Top of Records

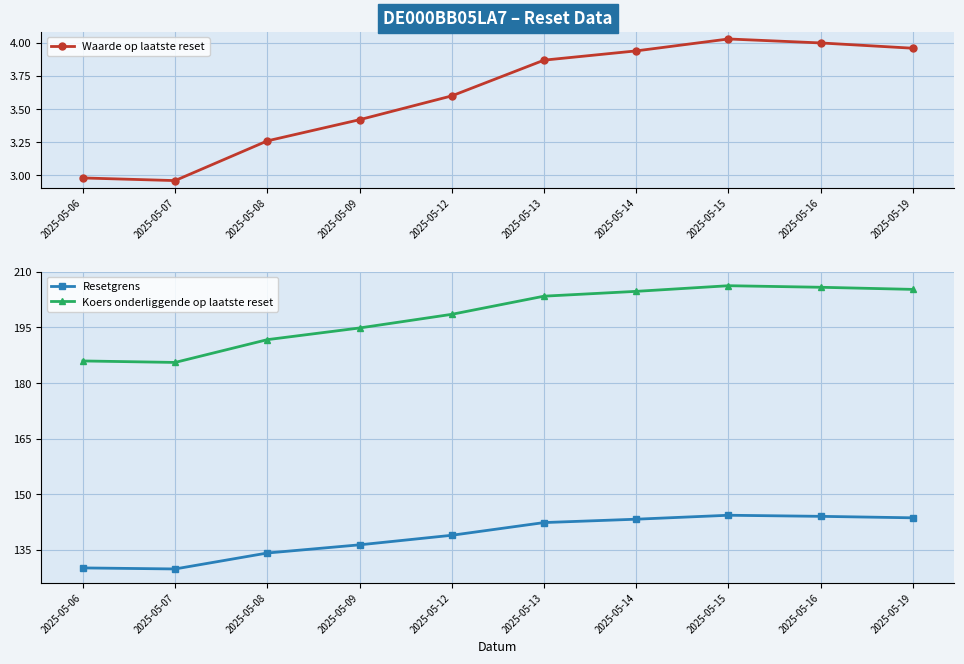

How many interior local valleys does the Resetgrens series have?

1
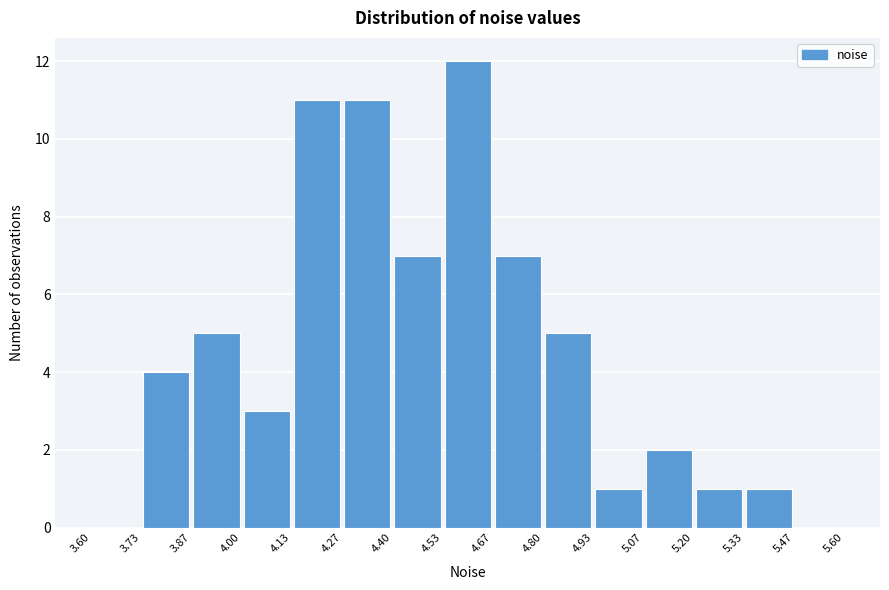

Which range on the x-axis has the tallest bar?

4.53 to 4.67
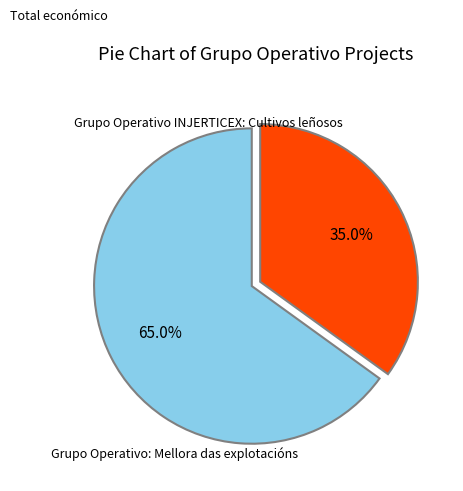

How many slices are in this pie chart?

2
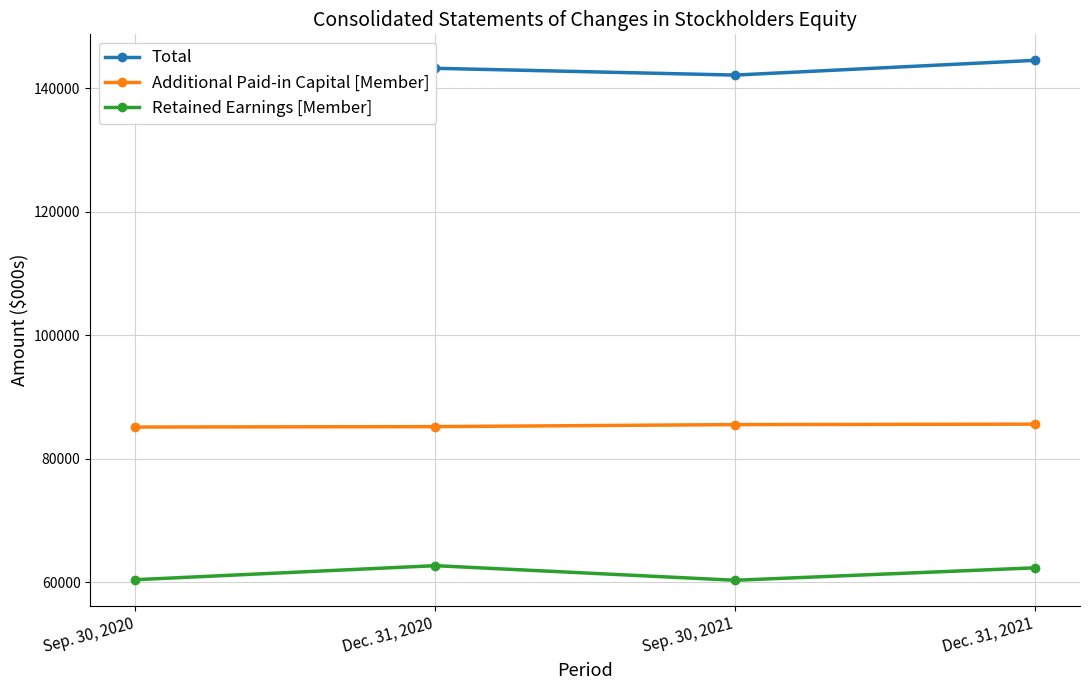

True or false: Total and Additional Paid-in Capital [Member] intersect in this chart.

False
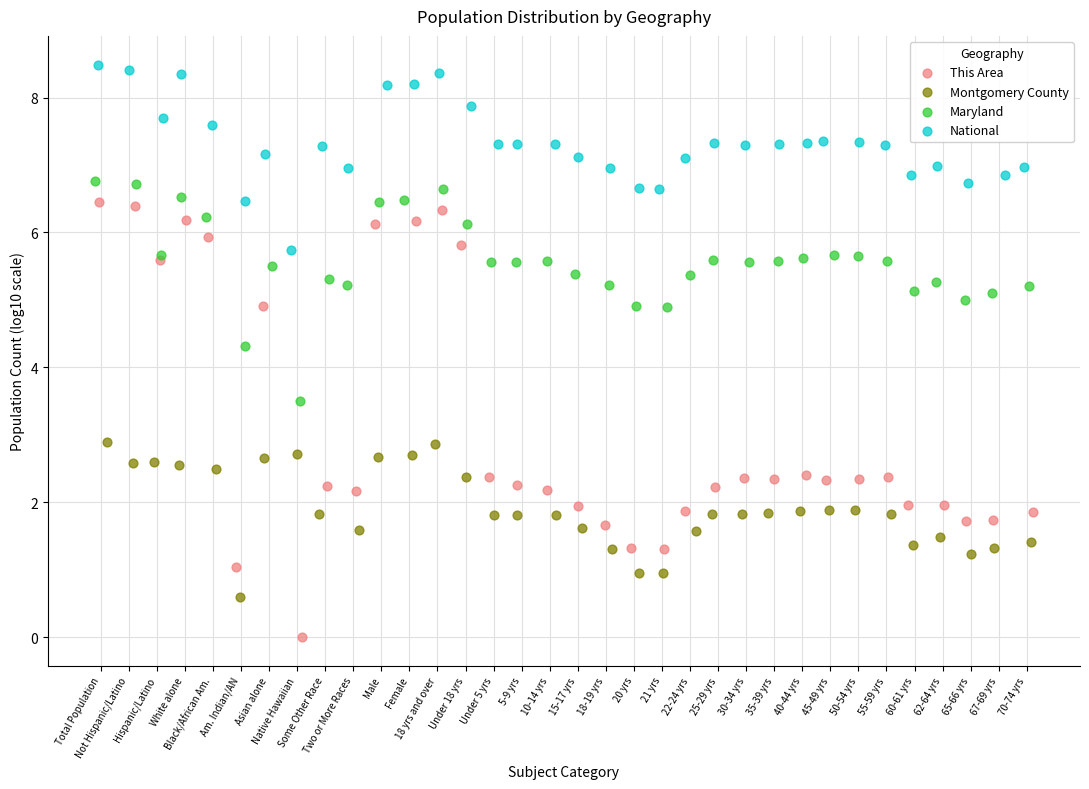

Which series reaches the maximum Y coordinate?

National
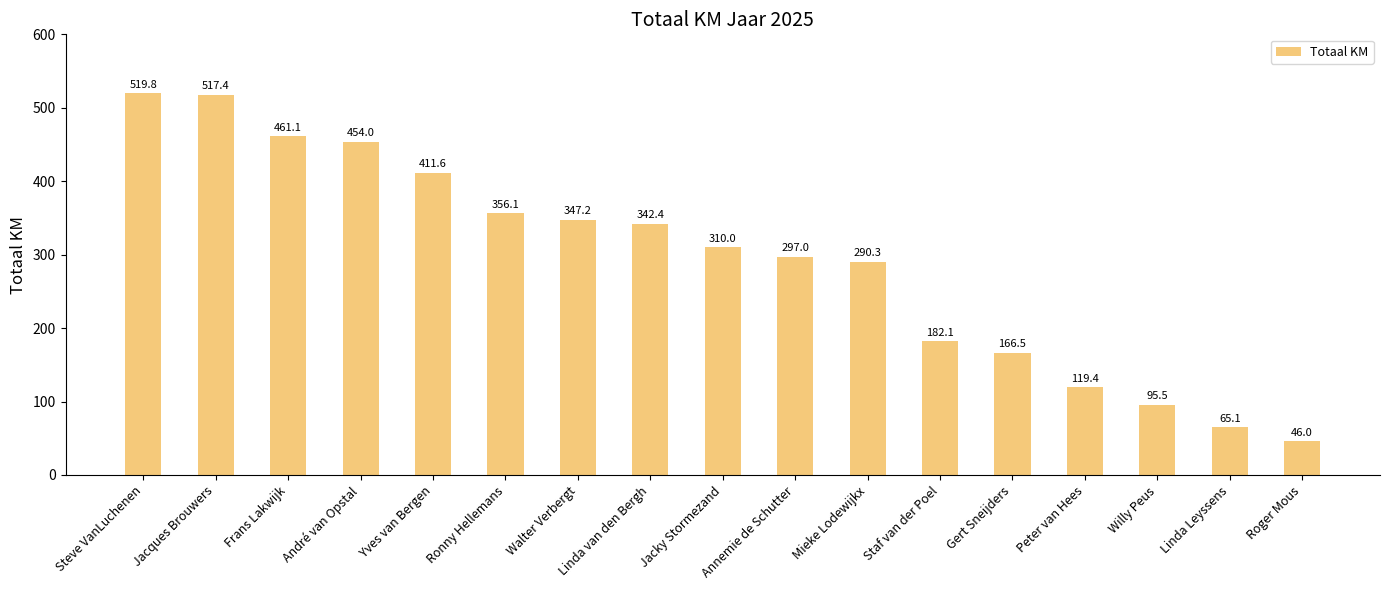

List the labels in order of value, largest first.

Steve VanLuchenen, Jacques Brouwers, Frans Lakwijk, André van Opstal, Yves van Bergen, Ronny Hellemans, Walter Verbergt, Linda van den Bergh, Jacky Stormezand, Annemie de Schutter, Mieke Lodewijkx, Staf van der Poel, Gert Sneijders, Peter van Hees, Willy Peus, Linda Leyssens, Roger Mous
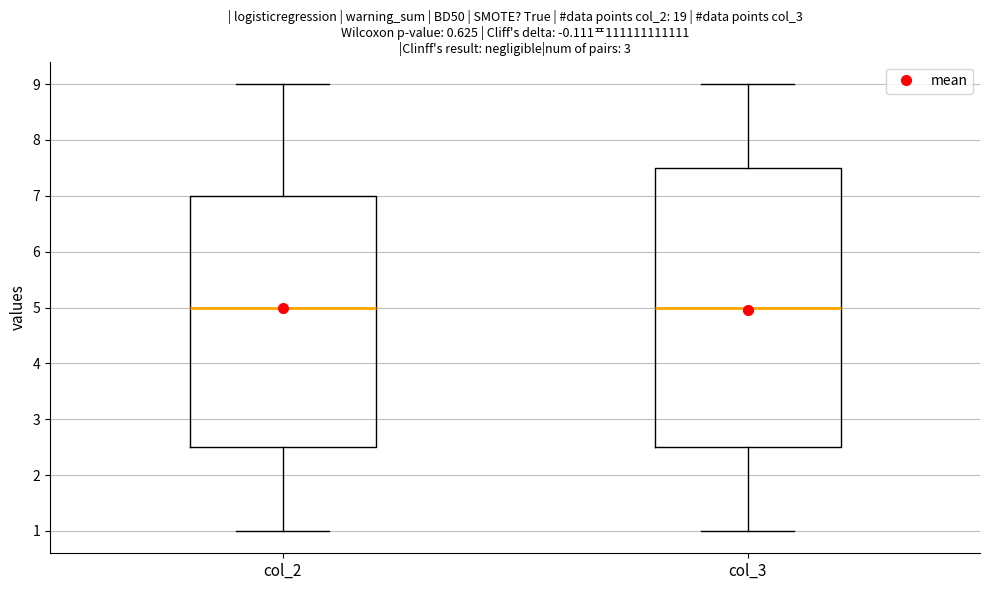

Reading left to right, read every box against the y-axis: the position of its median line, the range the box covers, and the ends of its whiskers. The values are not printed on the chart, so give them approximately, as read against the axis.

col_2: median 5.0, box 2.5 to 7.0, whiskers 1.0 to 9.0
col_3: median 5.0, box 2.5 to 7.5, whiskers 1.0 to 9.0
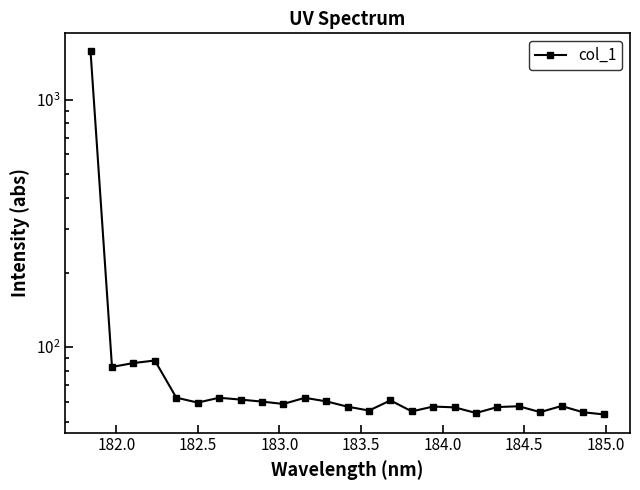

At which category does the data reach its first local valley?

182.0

Bottom of Records

Collect every line above that contains the string "axis", and copy each one in full. Case counts.

* [Written response]
Which range on the x-axis has the tallest bar?
Reading left to right, read every box against the y-axis: the position of its median line, the range the box covers, and the ends of its whiskers. The values are not printed on the chart, so give them approximately, as read against the axis.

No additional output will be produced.